WHAT IS REQUIRED: Set down the data below from its first line to the line holding "f_number: 1.65", inclusive; omit all pictures.

Dataset records:

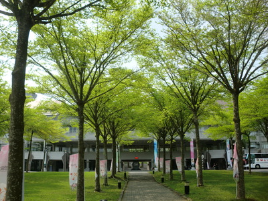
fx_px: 271
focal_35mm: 35
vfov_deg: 40.7
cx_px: 134
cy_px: 100
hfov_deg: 52.6
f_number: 3.1
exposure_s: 1/640
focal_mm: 6.3
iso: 64
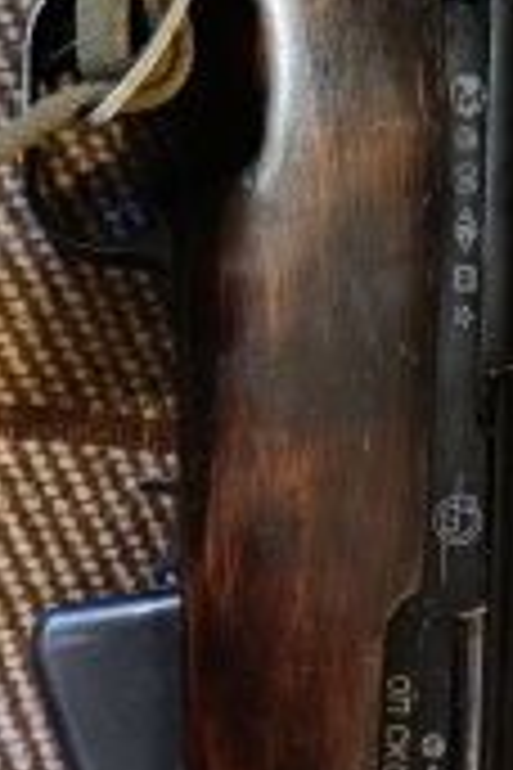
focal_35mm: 68
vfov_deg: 28.4
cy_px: 709
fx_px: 1453
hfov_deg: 20.0
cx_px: 310
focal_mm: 6.14
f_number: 1.65
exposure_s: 1/33.3
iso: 1318
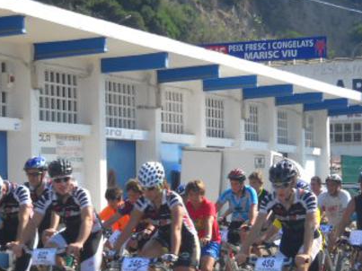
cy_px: 200
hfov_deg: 15.3
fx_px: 1349
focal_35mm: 129
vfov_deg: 11.5
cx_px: 167
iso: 64
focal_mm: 10.84
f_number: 7.1
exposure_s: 1/129
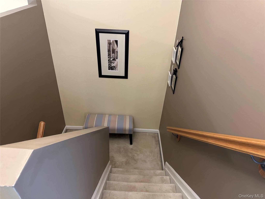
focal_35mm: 24
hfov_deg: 71.6
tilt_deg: -32.5
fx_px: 184
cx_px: 132
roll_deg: -3.4
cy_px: 100
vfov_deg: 56.8
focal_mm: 6.86
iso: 500
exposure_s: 1/60
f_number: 1.78
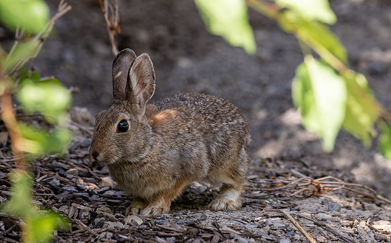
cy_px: 114
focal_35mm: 382
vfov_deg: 3.4
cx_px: 222
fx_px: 4068
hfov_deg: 5.5
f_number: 8
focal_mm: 330
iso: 250
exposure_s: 1/100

SOLUTION TO THE EXERCISE:
fx_px: 271
focal_35mm: 35
vfov_deg: 40.7
cx_px: 134
cy_px: 100
hfov_deg: 52.6
f_number: 3.1
exposure_s: 1/640
focal_mm: 6.3
iso: 64
focal_35mm: 68
vfov_deg: 28.4
cy_px: 709
fx_px: 1453
hfov_deg: 20.0
cx_px: 310
focal_mm: 6.14
f_number: 1.65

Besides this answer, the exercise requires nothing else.